A sad disappointment. But a great concept, and honestly having given all these critiques I still think this is a good starting point for a franchise. I know they’re continuing to support the game to this day, nearly a year later, which is a practice publishers Ubisoft have been employing with games like Rainbow Six Siege, Tom Clancy’s The Division, and Ghost Recon Wildlands. I look forward to seeing a Tom Clancy’s For Honor 2: Watchdogs 3 in the future.
I bought this game on PC and enjoyed it for a short time. Then I bought an XboneS to play it with my bone friends, and I enjoyed it for slightly longer. But the same thing happened here that happened with For Honor–I ended up hating the player base, therefore hating my time playing the game. I stuck with it for so long because the base gameplay was fun, and I loved trying out new characters all the time. But in the end I decided it wasn’t worth getting angry over all the time playing this game. I’m sure it won’t matter, given the fact that it’s one of the most popular games in the world, but I don’t see myself popping in anytime soon.
I also think events are gross. I found myself playing just to unlock the lovecraftian Zenyatta skin apart of the 2017 Halloween event. I got the skin, and then the illusion became clear. I just spent time playing a game I didn’t like just to get a cool skin. I got the cool skin, and there was nothing left for me to do. It felt cheap. The desire a purely cosmetic item; a desire that I, and many of my friends, have purchased loot boxes for. I understand that in video games visuals and audio are important, and unlockable cosmetics fall in line with that kind of thing. But to me, I felt like I had wasted all this time to unlock something that I thought was going to matter to me. But when I had it, I realized I didn’t care at all. It was nothing but a carrot on a stick.
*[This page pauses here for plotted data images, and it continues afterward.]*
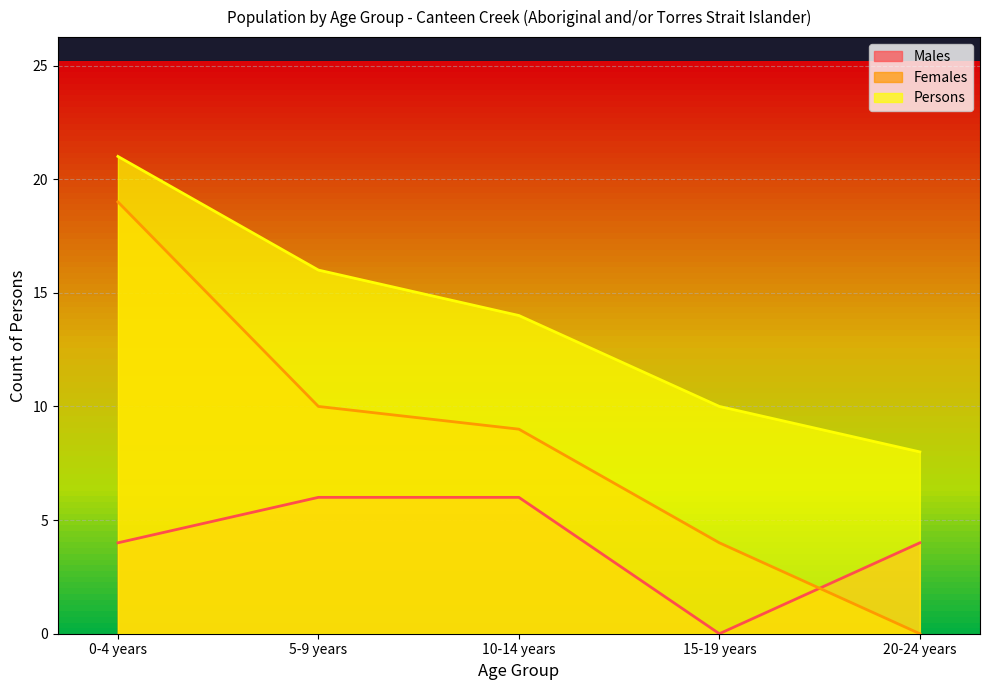

How many data points in Females are above 9?

2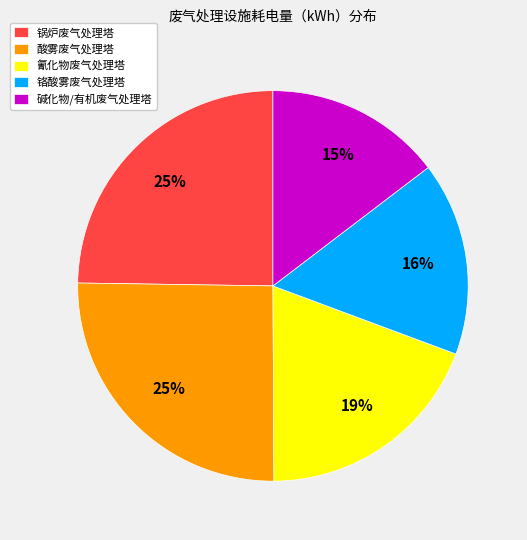

Is the sum of 酸雾废气处理塔 and 碱化物/有机废气处理塔 greater than half?

No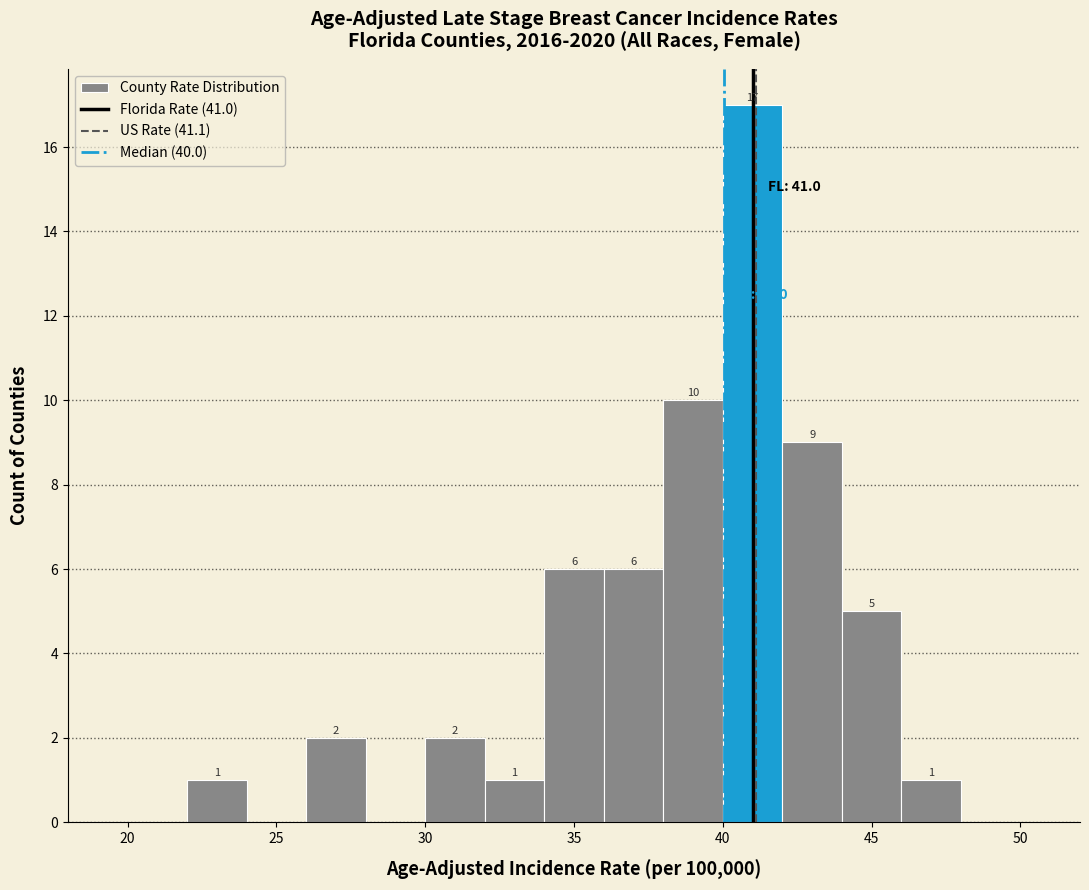

Over which range of the x-axis is the bar tallest?

40 to 42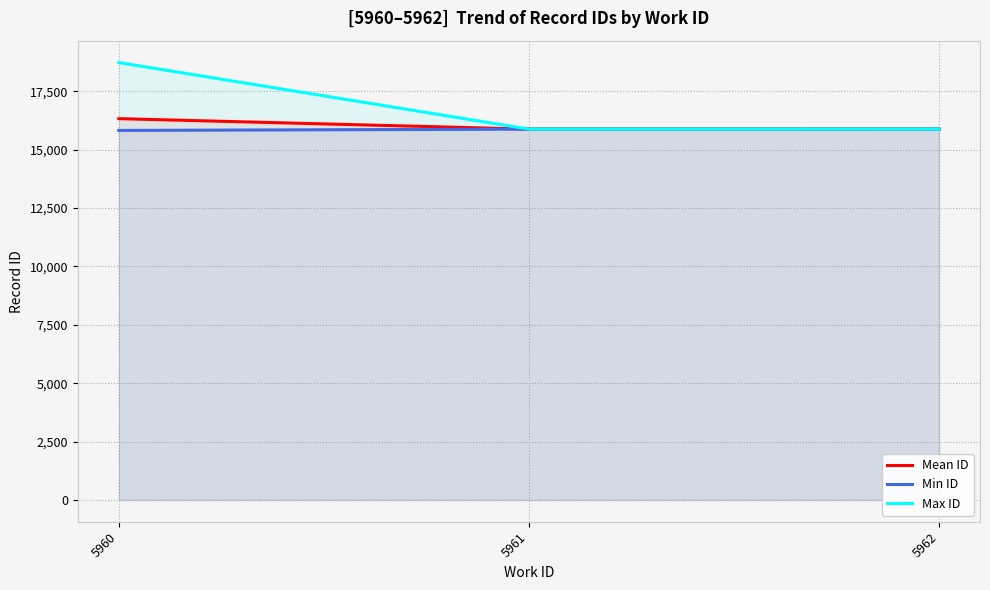

The value of Max ID at 5960 is 29344.3. True or false?

False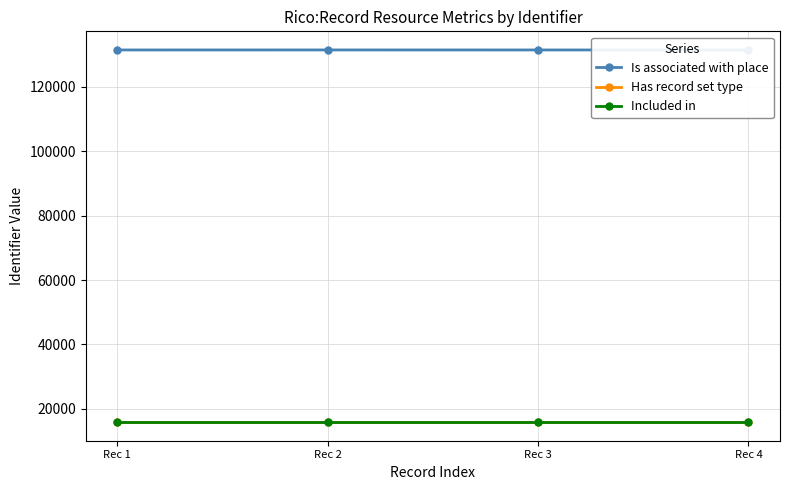

Rank the series by their maximum value, from lowest to highest.

Included in, Has record set type, Is associated with place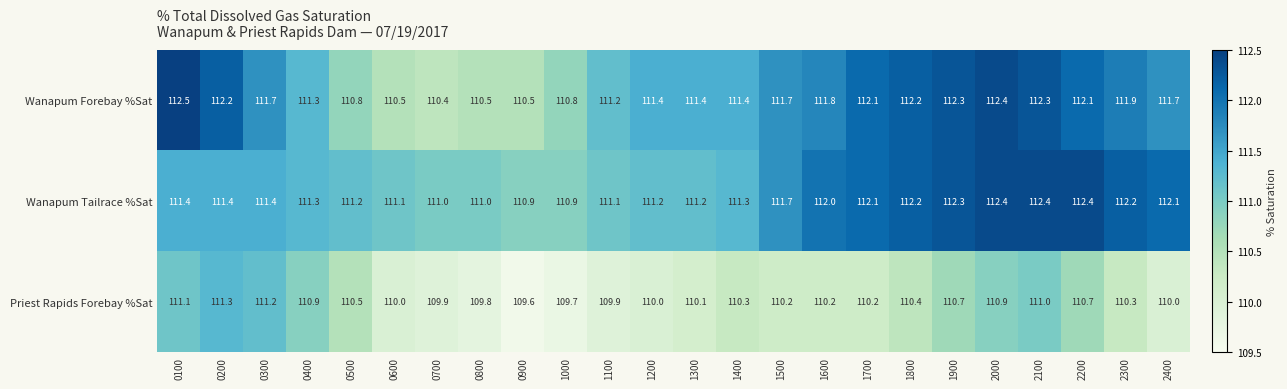

What is the sum of all Wanapum Tailrace %Sat values?

2678.2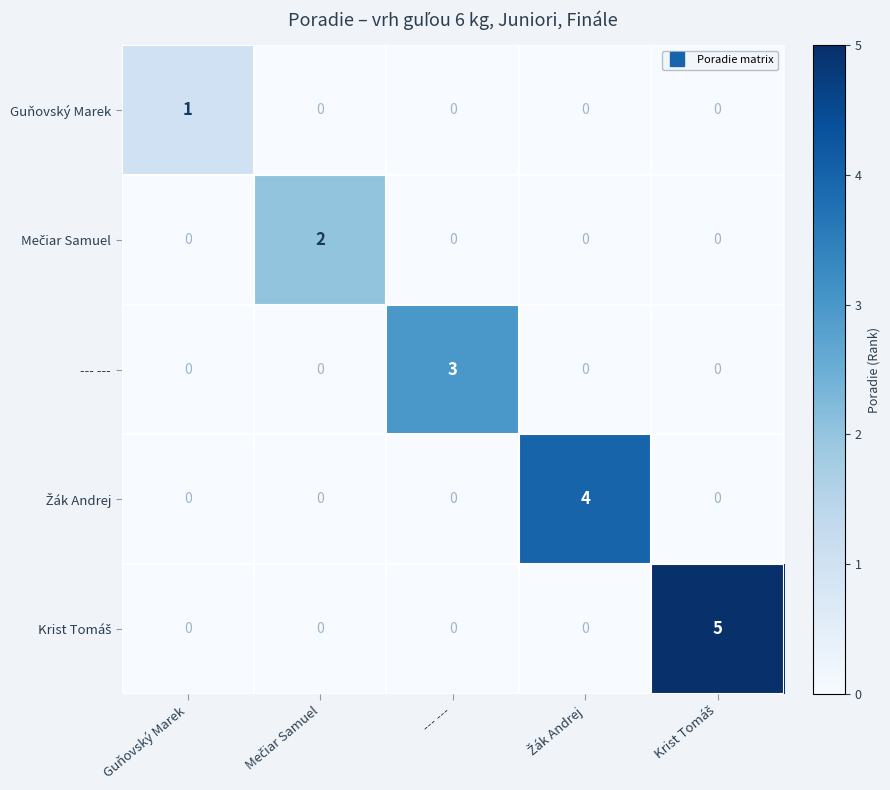

Count the Guňovský Marek values in the range 0 to 1.

5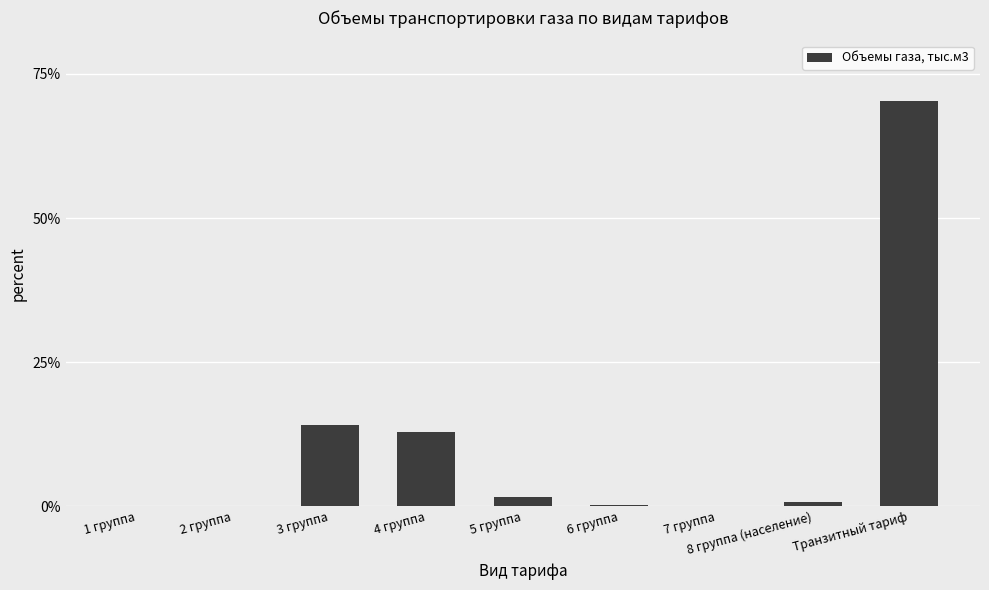

What is the greatest value displayed?

70.3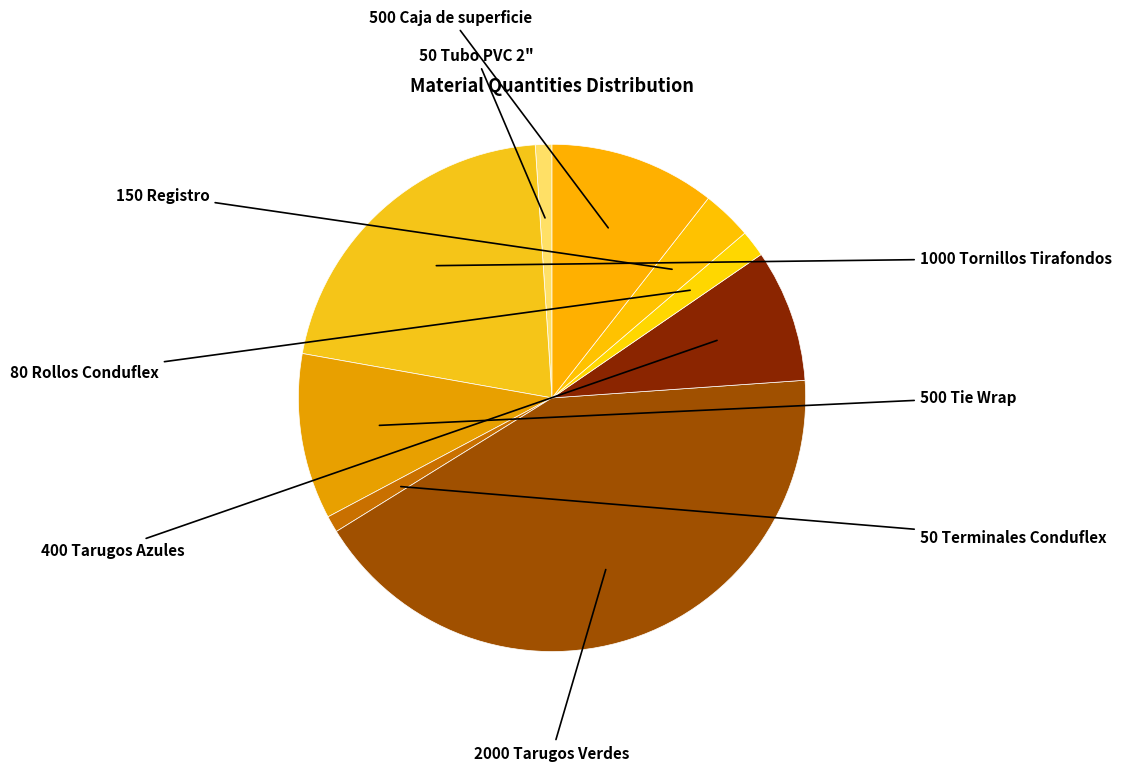

How many slices are in this pie chart?

9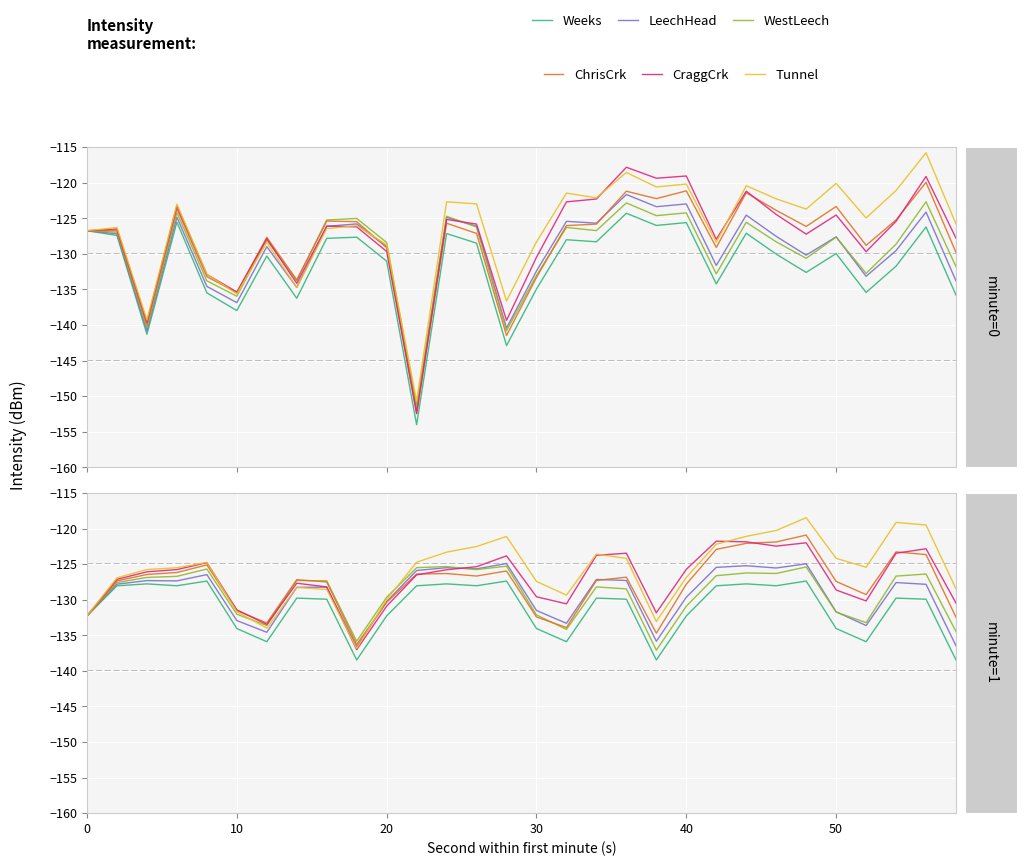

What is the difference between the highest and lowest values at 27?

10.6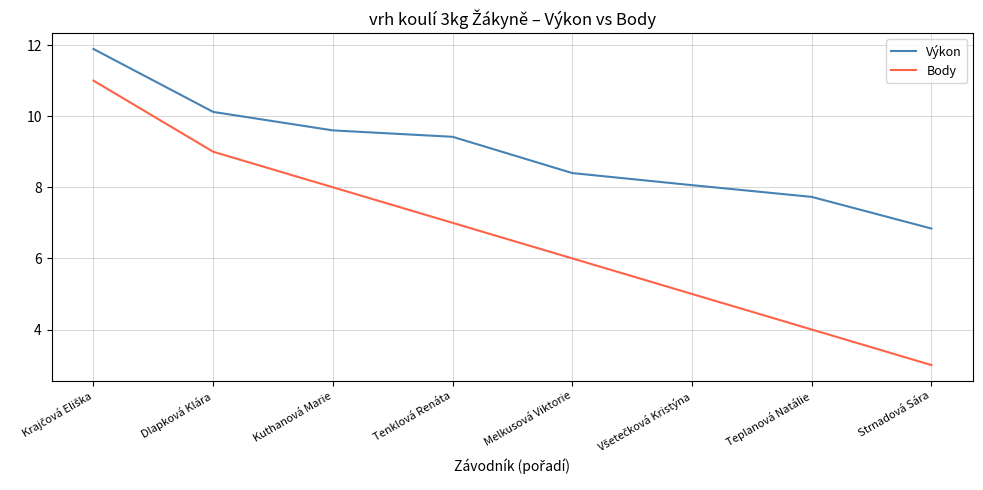

What is the difference between the second highest and minimum values in the Body series?

6.0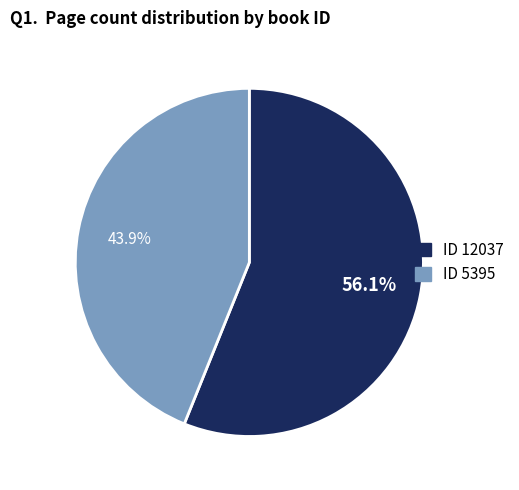

Does any single category account for the majority?

Yes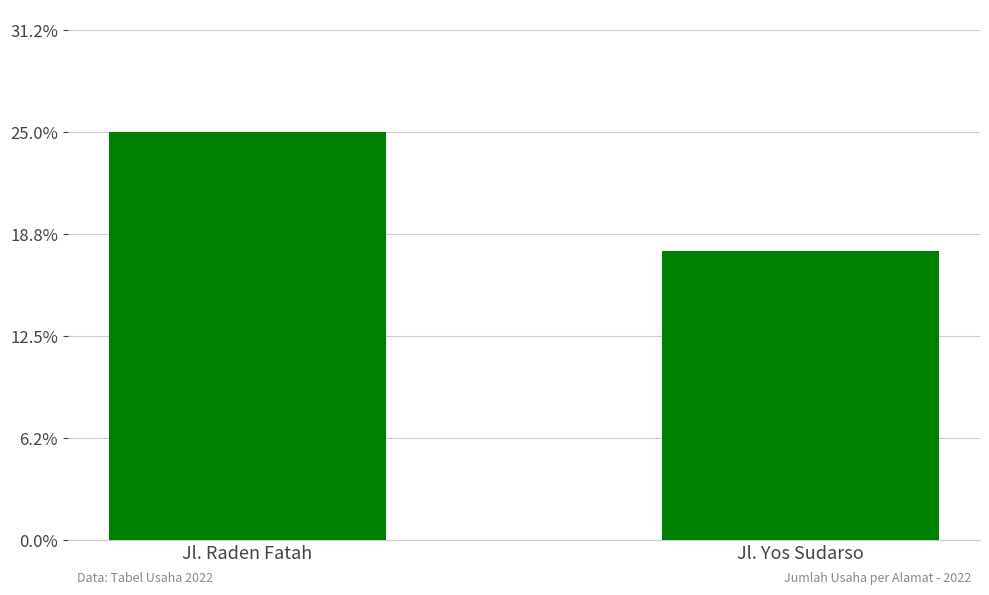

Between Jl. Yos Sudarso and Jl. Raden Fatah, which is larger?

Jl. Raden Fatah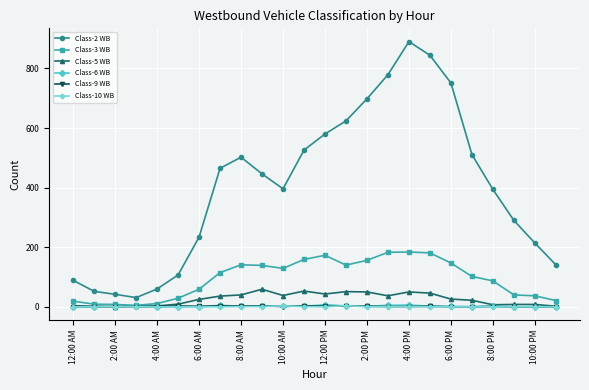

Which series has the largest total across all categories?

Class-2 WB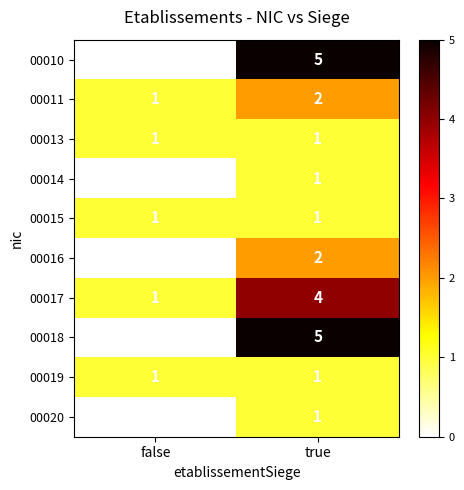

How many series are shown in this chart?

10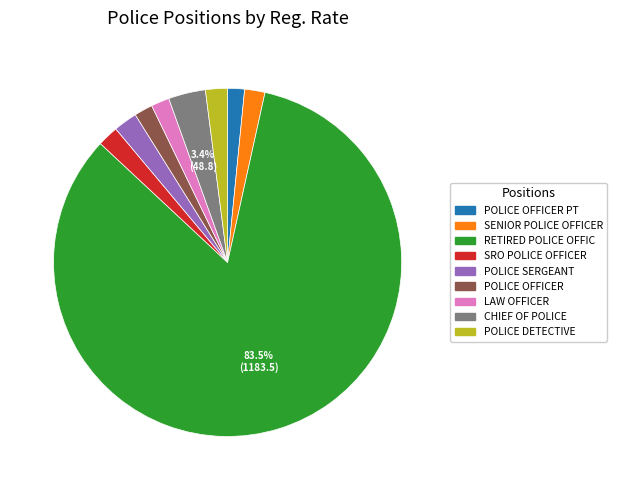

To the nearest percent, what is the combined percentage of SRO POLICE OFFICER and POLICE SERGEANT?

4%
Except the carrot was a piece of paper.
That was the last time I played Overwatch.
Dragon Ball Xenoverse 2
I got into this game when it came out and dropped it because I wasn’t appreciating the reused content from the first Xenoverse. But then I got into watching Dragon Ball Super, I got more and more excited about Dragon Ball Figherz (which I have now played, and I was right to be excited), and yeah that led me to playing a couple dozens of hours of Xenoverse 2 again. I don’t think I quite finished the main story, but I got pretty close, and I definitely spent a lot of time grinding. And grinding. And grinding.
Which reminds me!
Is this a turn? I’m not sure. I went from loving it, to thinking continuing this game was a pointless loot grind, to understanding why that loot grind was not useless and therefore loving it again. I guess I went back and forth? Previously, I would just play a character, beat the game, and then either play another character or drop the game. Most player’s act like the game starts after you beat it, but I never saw the point since all you were doing was grinding for more loot in order to grind for more loot endlessly.
Sometime around last September I built up a demon hunter that could wipe out rooms in seconds after I grinded for a particular build I was going after (a build that was possibly due to that current season) and I found myself enjoying and understanding the point of Diablo. Getting to the point where you are not only killing bosses on hard difficulties, but doing it quickly and efficiently. It was short lived obsession, but I walked away from it finally understanding why people get so addicted to loot games.